→ **REQUIREMENT**
Copy the lines of the material from its very beginning through the line containing "präsentiert von", inclusive, leaving out the pictures.

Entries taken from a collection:
===============

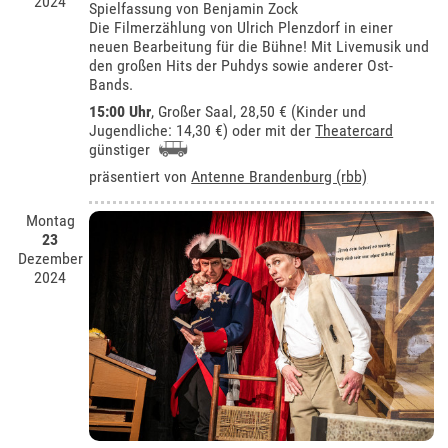
2024
Spielfassung von Benjamin Zock
Die Filmerzählung von Ulrich Plenzdorf in einer
neuen Bearbeitung für die Bühne! Mit Livemusik und
den großen Hits der Puhdys sowie anderer Ost-
Bands.
15:00 Uhr
,
Großer Saal
, 28,50 € (Kinder und
Jugendliche: 14,30 €) oder mit der
Theatercard
günstiger
präsentiert von
Antenne Brandenburg (rbb)
Montag
23
Dezember
2024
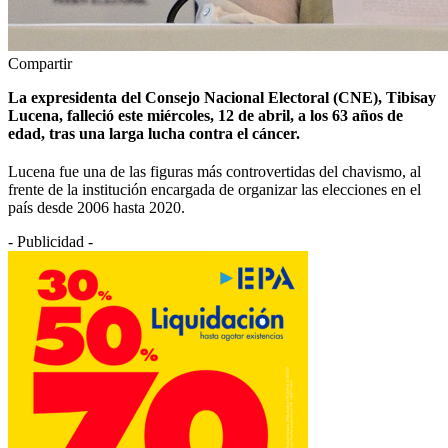
Compartir
La expresidenta del Consejo Nacional Electoral (CNE), Tibisay
Lucena, falleció este miércoles, 12 de abril, a los 63 años de
edad, tras una larga lucha contra el cáncer.
Lucena fue una de las figuras más controvertidas del chavismo, al
frente de la institución encargada de organizar las elecciones en el
país desde 2006 hasta 2020.
- Publicidad -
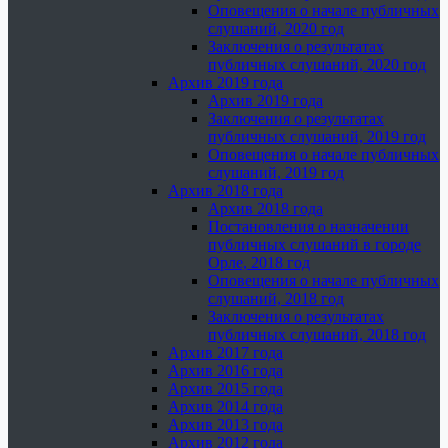
Оповещения о начале публичных
слушаний, 2020 год
Заключения о результатах
публичных слушаний, 2020 год
Архив 2019 года
Архив 2019 года
Заключения о результатах
публичных слушаний, 2019 год
Оповещения о начале публичных
слушаний, 2019 год
Архив 2018 года
Архив 2018 года
Постановления о назначении
публичных слушаний в городе
Орле, 2018 год
Оповещения о начале публичных
слушаний, 2018 год
Заключения о результатах
публичных слушаний, 2018 год
Архив 2017 года
Архив 2016 года
Архив 2015 года
Архив 2014 года
Архив 2013 года
Архив 2012 года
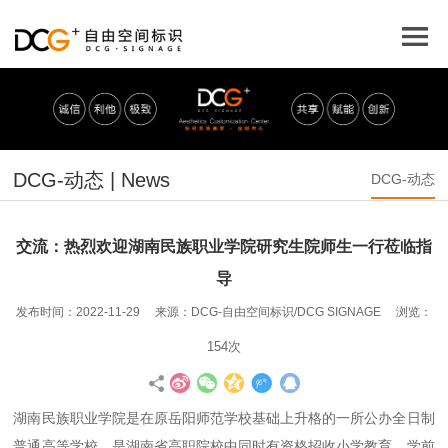
DCG-动态 | News
DCG-动态
交流：热烈欢迎湖南民族职业学院研究生院师生一行莅临指
导
发布时间：2022-11-29 来源：DCG-自由空间标识/DCG SIGNAGE 浏览：
154次
湖南民族职业学院是在原岳阳师范学校基础上升格的一所公办全日制
普通高等学校，是湖南省高职院校中同时有资格招收小学教育、学前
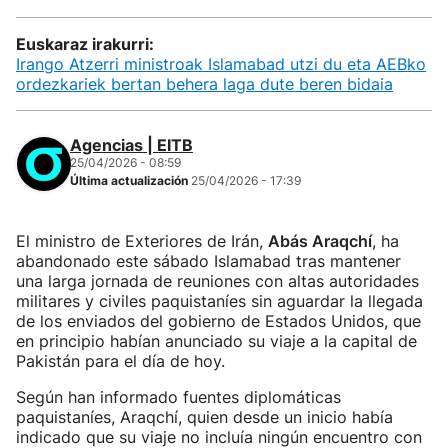
Euskaraz irakurri:
Irango Atzerri ministroak Islamabad utzi du eta AEBko
ordezkariek bertan behera laga dute beren bidaia
Agencias | EITB
25/04/2026 - 08:59
Última actualización
25/04/2026 - 17:39
El ministro de Exteriores de Irán,
Abás Araqchí
, ha
abandonado este sábado Islamabad tras mantener
una larga jornada de reuniones con altas autoridades
militares y civiles paquistaníes sin aguardar la llegada
de los enviados del gobierno de Estados Unidos, que
en principio habían anunciado su viaje a la capital de
Pakistán para el día de hoy.
Según han informado fuentes diplomáticas
paquistaníes, Araqchí, quien desde un inicio había
indicado que su viaje no incluía ningún encuentro con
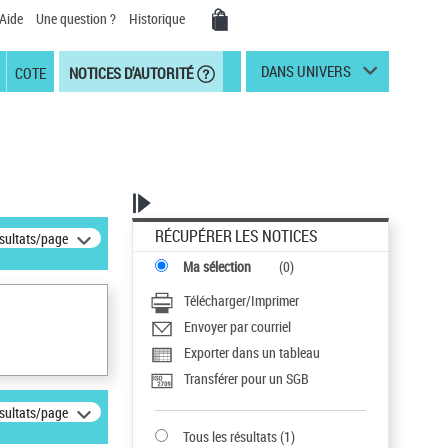
Aide
Une question ?
Historique
DANS UNIVERS
COTE
NOTICES D'AUTORITÉ
RÉCUPÉRER LES NOTICES
ésultats/page
Ma sélection
(
0
)
Télécharger/Imprimer
Envoyer par courriel
Exporter dans un tableau
Transférer pour un SGB
ésultats/page
Tous les résultats
(
1
)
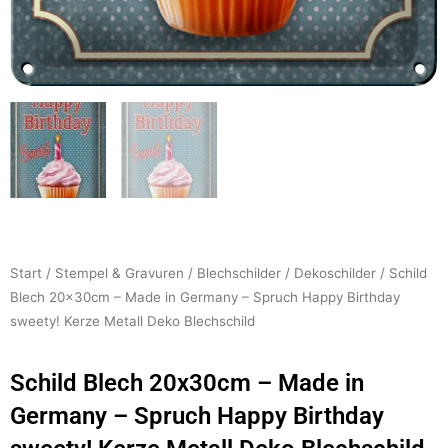
Start
/
Stempel & Gravuren
/
Blechschilder
/
Dekoschilder
/ Schild
Blech 20x30cm – Made in Germany – Spruch Happy Birthday
sweety! Kerze Metall Deko Blechschild
Schild Blech 20x30cm – Made in
Germany – Spruch Happy Birthday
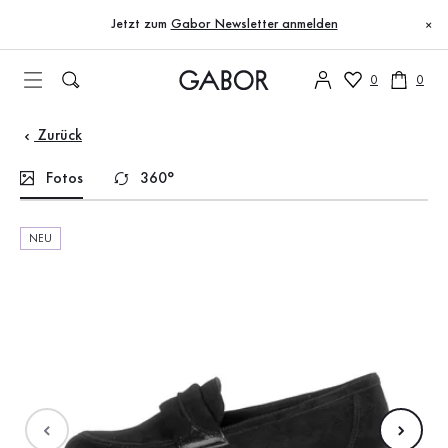
Inhaltsverzeichnis
Zum Hauptinhalt
Zum Inhaltsverzeichnis
Zur Hauptnavigation
Jetzt zum
Gabor Newsletter anmelden
×
0
0
Zurück
Fotos
360°
NEU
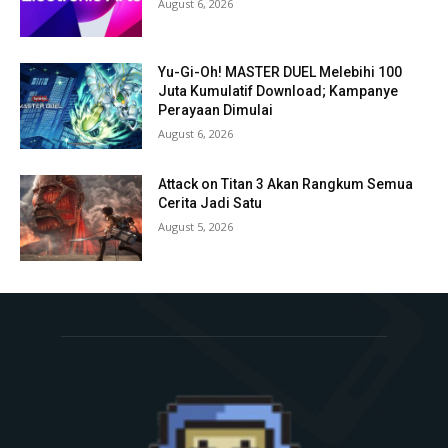
August 6, 2026
Yu-Gi-Oh! MASTER DUEL Melebihi 100
Juta Kumulatif Download; Kampanye
Perayaan Dimulai
August 6, 2026
Attack on Titan 3 Akan Rangkum Semua
Cerita Jadi Satu
August 5, 2026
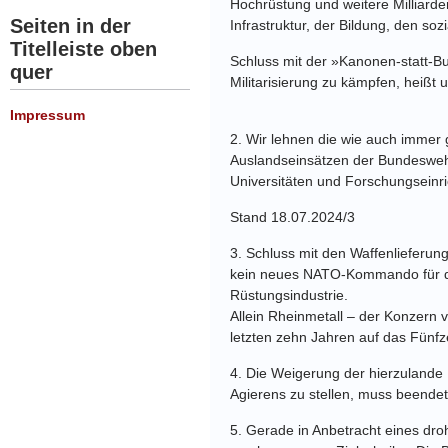
Hochrüstung
und weitere Milliard
Seiten in der
Infrastruktur, der Bildung, den
soz
Titelleiste oben
Schluss mit der »Kanonen-statt-But
quer
Militarisierung
zu kämpfen, heißt un
Impressum
2.
Wir lehnen die wie auch immer 
Auslandseinsätzen der
Bundeswehr
Universitäten und
Forschungseinri
Stand 18.07.2024
/
3
3.
Schluss mit den Waffenlieferung
kein neues
NATO-Kommando für di
Rüstungsindustrie.
Allein Rheinmetall – der Konzern
letzten zehn
Jahren auf das Fünfz
4.
Die Weigerung der hierzulande
Agierens zu stellen,
muss beendet w
5.
Gerade in Anbetracht eines dro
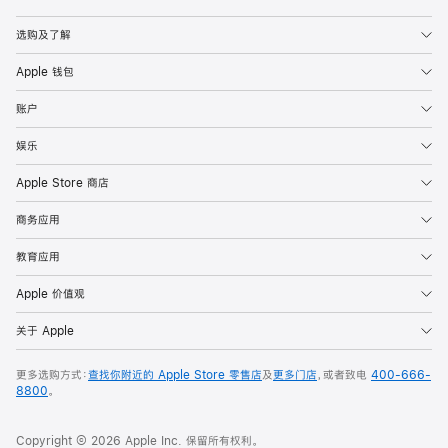
Apple
选购及了解
Apple 钱包
账户
娱乐
Apple Store 商店
商务应用
教育应用
Apple 价值观
关于 Apple
更多选购方式：
查找你附近的 Apple Store 零售店
及
更多门店
，或者致电
400-666-
8800
。
Copyright © 2026 Apple Inc. 保留所有权利。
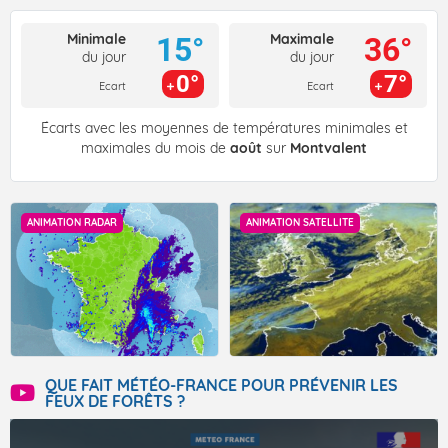
Minimale
Maximale
15°
36°
du jour
du jour
0°
7°
Ecart
Ecart
Écarts avec les moyennes de températures minimales et
maximales du mois de
août
sur
Montvalent
ANIMATION RADAR
ANIMATION SATELLITE
QUE FAIT MÉTÉO-FRANCE POUR PRÉVENIR LES
FEUX DE FORÊTS ?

===============

→ **RESPONSE AREA**
2024
Spielfassung von Benjamin Zock
Die Filmerzählung von Ulrich Plenzdorf in einer
neuen Bearbeitung für die Bühne! Mit Livemusik und
den großen Hits der Puhdys sowie anderer Ost-
Bands.
15:00 Uhr
,
Großer Saal
, 28,50 € (Kinder und
Jugendliche: 14,30 €) oder mit der
Theatercard
günstiger
präsentiert von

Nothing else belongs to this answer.